I need to find a formula for the number $n_m$ of equivalence classes of the set of propositional logical formulas only containing the propositional variables $p_0,...,p_m$ and only using the connective $\rightarrow$.
This is considering classical propositional logic, I know that what this question is really asking me is to figure out a formula for how many inequivalent formulas I can form with $m$ variables. I can use the variables and the connective more than once, therefore $(p \rightarrow q) \rightarrow q$ can be considered as an option. I have worked out that if $m=2$ (I only have $p$ and $q$), I can have 6 inequivalent formulas, so $m_2=6$. But I don't know how to generalise that information. I would very much appreciate your ideas.
The set of Boolean functions (i.e., functions from $\{0,1\}^n\to\{0,1\}$ for some $n\ge 1$) that can be produced from $n$ propositional variables and $\to$ is the clone $T_1^\infty$ in Post’s lattice. It has an alternative description as the set of Boolean functions bounded below by a variable: $f$ is such a function if there is a $k$ such that $f(p_1,\ldots,p_n)\ge p_k$ for all $\langle p_1,\ldots,p_n\rangle\in\{0,1\}^n$.
To put this a bit differently, suppose that you organize a truth table for $p_1,\ldots,p_n$, and the function $f$ in such a way that the truth value vectors $\langle p_1,\ldots,p_n\rangle$ are listed in numerical order when interpreted as binary numbers. For the function $f$ defined by the expression $(p_1\to p_2)\to p_2$, for instance, we have
$$\begin{array}{ccc} p_1&p_2&f\\ \hline 0&0&0\\ 0&1&1\\ 1&0&1\\ 1&1&1 \end{array}$$
We can then represent the function $f$ by the $2^n$-bit string $0111$. The bit string representations of the Boolean functions derivable from individual propositional variables and $\to$ are those that can be obtained from the bit strings for the individual variables by changing any number of zeroes to ones.
For $n=2$ the propositional variables are represented by $0011$ for $p_1$ and $0101$ for $p_2$, and the four other Boolean functions derivable from them with $\to$ are $0111,1011,1111$, and $1101$. For $n=3$ the propositional variables are represented by $00001111,00110011$, and $01010101$, and there are $35$ other Boolean functions that can be derived from them using only $\to$. These aren’t hard to count using an inclusion-exclusion argument. Each of the $3$ initial vectors has $4$ zeroes, any subset of which can be changed to ones, so at a first approximation there are $3\cdot 2^4=48$ Boolean functions of at most three variables derivable using only $\to$. However, any two of the initial vectors have $2$ zeroes in common, so for each of the $\binom32$ pairs of initial vectors we’ve counted $2^2$ functions twice; subtracting the over-counting leaves us with $48-3\cdot4=36$ Boolean functions as a second approximation.
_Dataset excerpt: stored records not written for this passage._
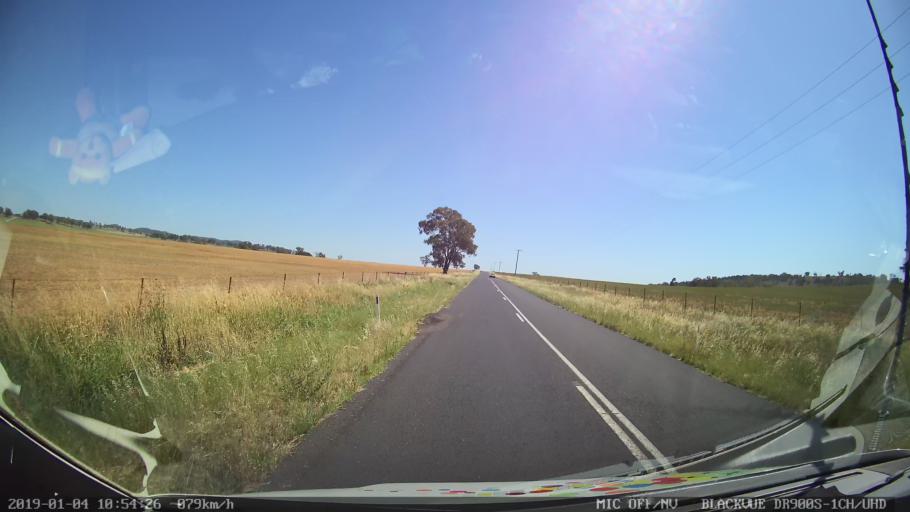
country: AU
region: New South Wales
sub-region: Cabonne
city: Molong
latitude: -33.2053
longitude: 148.6905
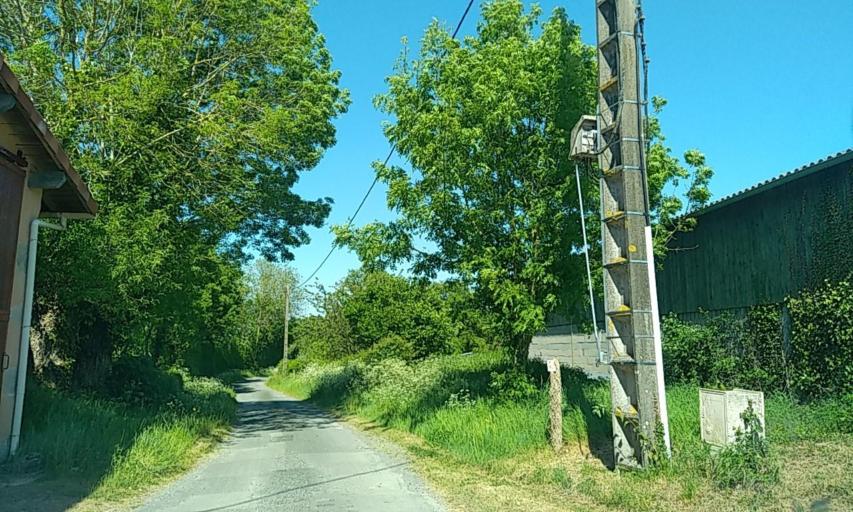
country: FR
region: Poitou-Charentes
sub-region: Departement des Deux-Sevres
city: Boisme
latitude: 46.7650
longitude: -0.4483
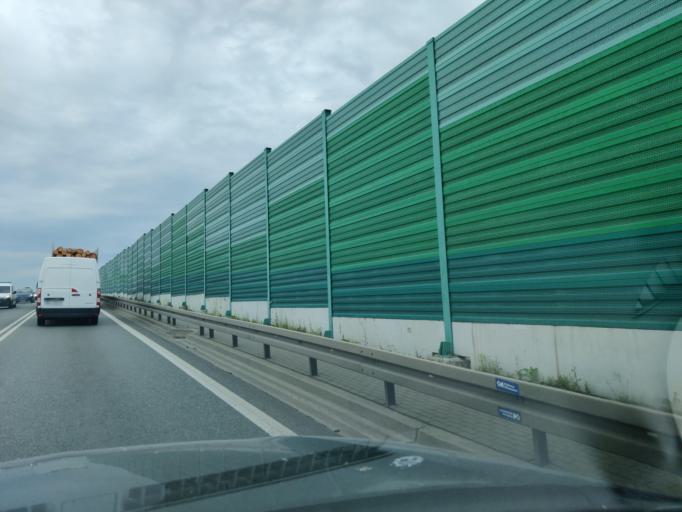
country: PL
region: Masovian Voivodeship
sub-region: Powiat minski
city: Minsk Mazowiecki
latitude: 52.2073
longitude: 21.5368
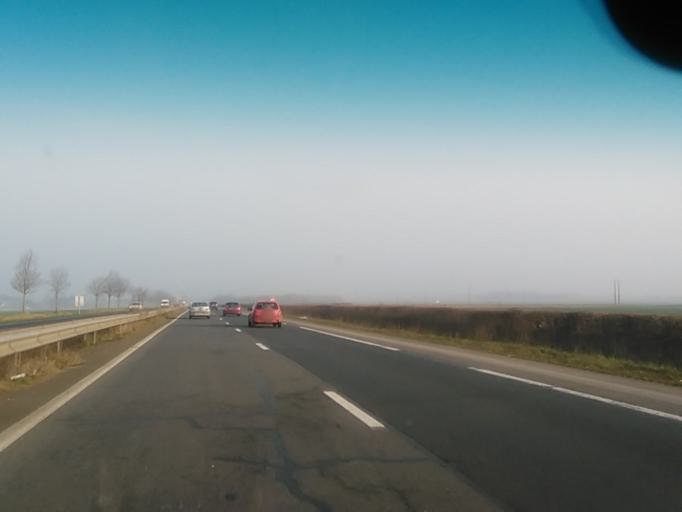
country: FR
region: Lower Normandy
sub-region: Departement du Calvados
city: Bretteville-sur-Laize
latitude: 49.0474
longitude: -0.2825
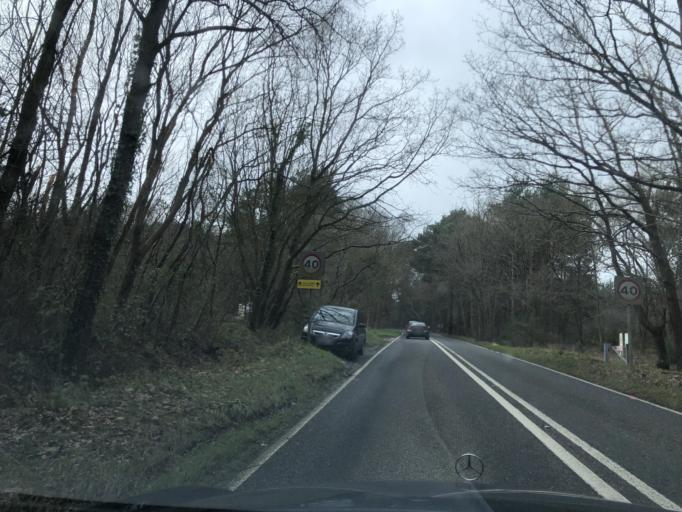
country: GB
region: England
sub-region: Surrey
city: Pirbright
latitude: 51.2975
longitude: -0.6886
Finally, there is one zero that all three initial propositional vectors have in common. Its two possible values were counted three times initially and then subtracted three times, so we need to add them back in, and we find that
$$m_3=\binom312^{2^2}-\binom322^{2^1}+\binom332^{2^0}=38\;.$$
This argument generalizes to yield the formula
$$m_n=\sum_{k=1}^n(-1)^{k+1}\binom{n}k2^{2^{n-k}}\;.$$
The sequence turns out to be OEIS A005530, but there’s not much in the OEIS entry. The entry does note that this is also the number of degenerate Boolean functions of $n$ variables.
The counting argument is straightforward once one has the characterization of these Boolean functions as those that are bounded below by a variable. Verifying that is tedious but straightforward. It’s not hard to check that composition preserves the property of being bounded below by a variable. It’s a bit more work to check that one can get all of these functions from the initial propositional variables.
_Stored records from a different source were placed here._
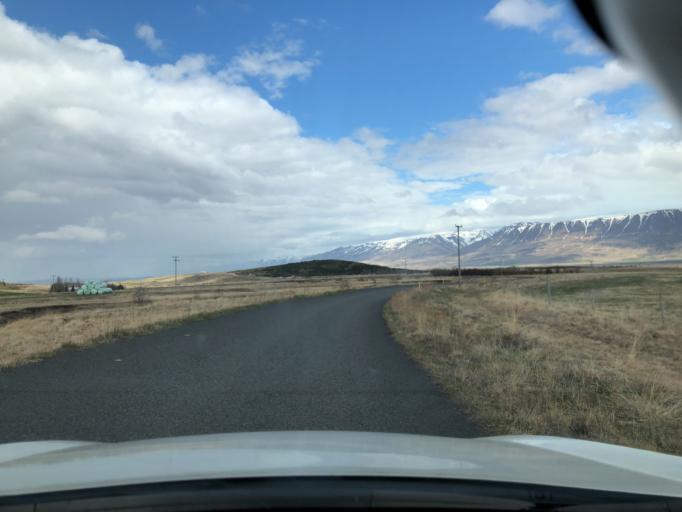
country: IS
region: Northwest
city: Saudarkrokur
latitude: 65.5396
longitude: -19.4713
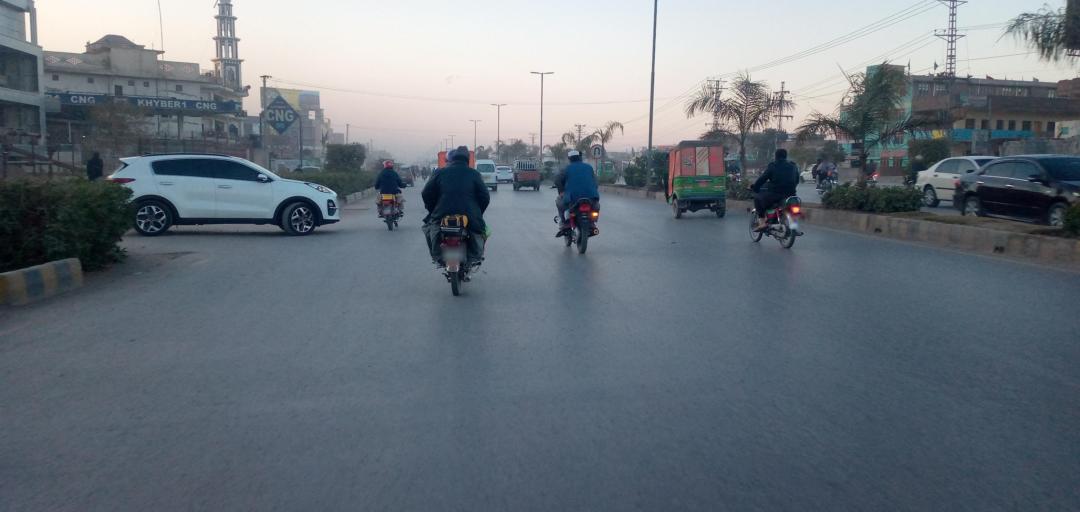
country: PK
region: Khyber Pakhtunkhwa
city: Peshawar
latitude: 34.0285
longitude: 71.6155
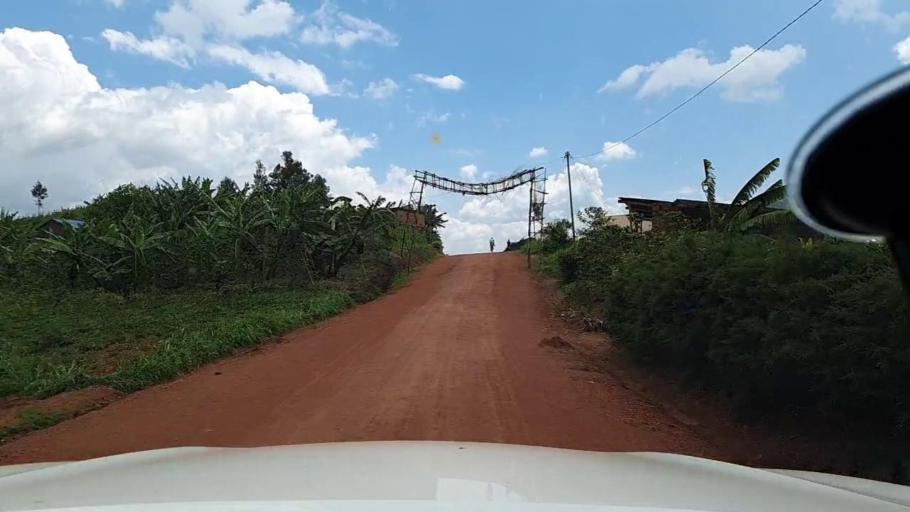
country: RW
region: Kigali
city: Kigali
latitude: -1.7699
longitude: 29.8419
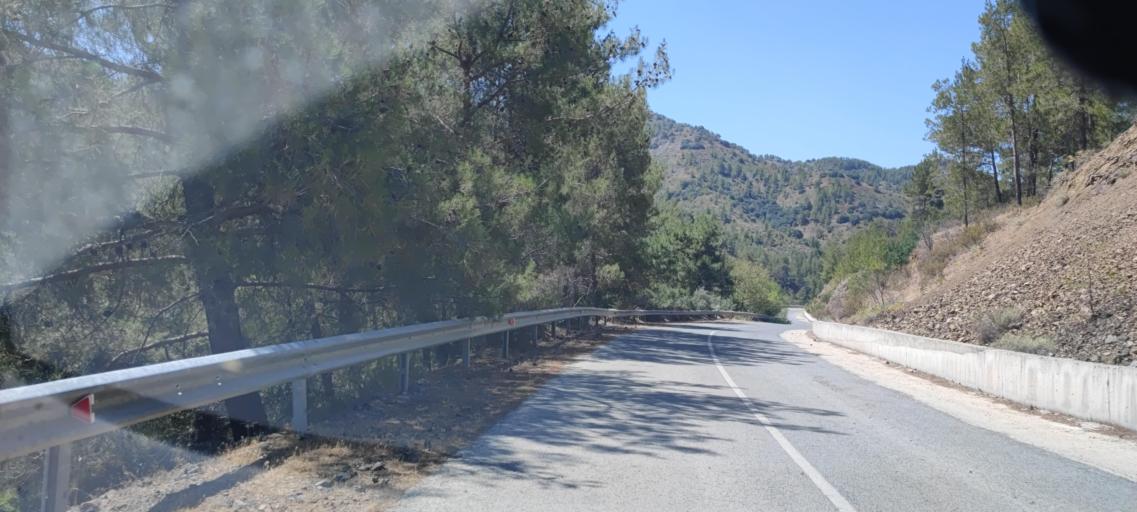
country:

This can be done by induction on the number of propositional variables. Rather then write out the whole argument, I’ll illustrate what happens in the step from $n=2$ to $n=3$. By hypothesis we have the six Boolean functions of two variables whose string representations are $0011,0101,0111,1011,1101$, and $1111$. Adding the third variable just doubles each bit, so that we have $00001111,00110011,00111111,11001111,11110011$, and $11111111$ without actually making use of the third variable. Its own vector is $01010101$.
At this point we have every vector with just one $0$ except $11111110$, which is unobtainable: every composition of implications is true when all of the propositional variables are true. These can be used to get the possible vectors with $3$ zeroes (e.g., $10111111\to 00001111$ yields $01001111$), and they can then be combined with the $3$-zero vectors to get the possible $2$-zero vectors (e.g., $11101111\to 01001111$ is $01011111$).
There may well be easier ways to think about this; I’ve not worked with it before. But this should at least give you a way to think about the problem.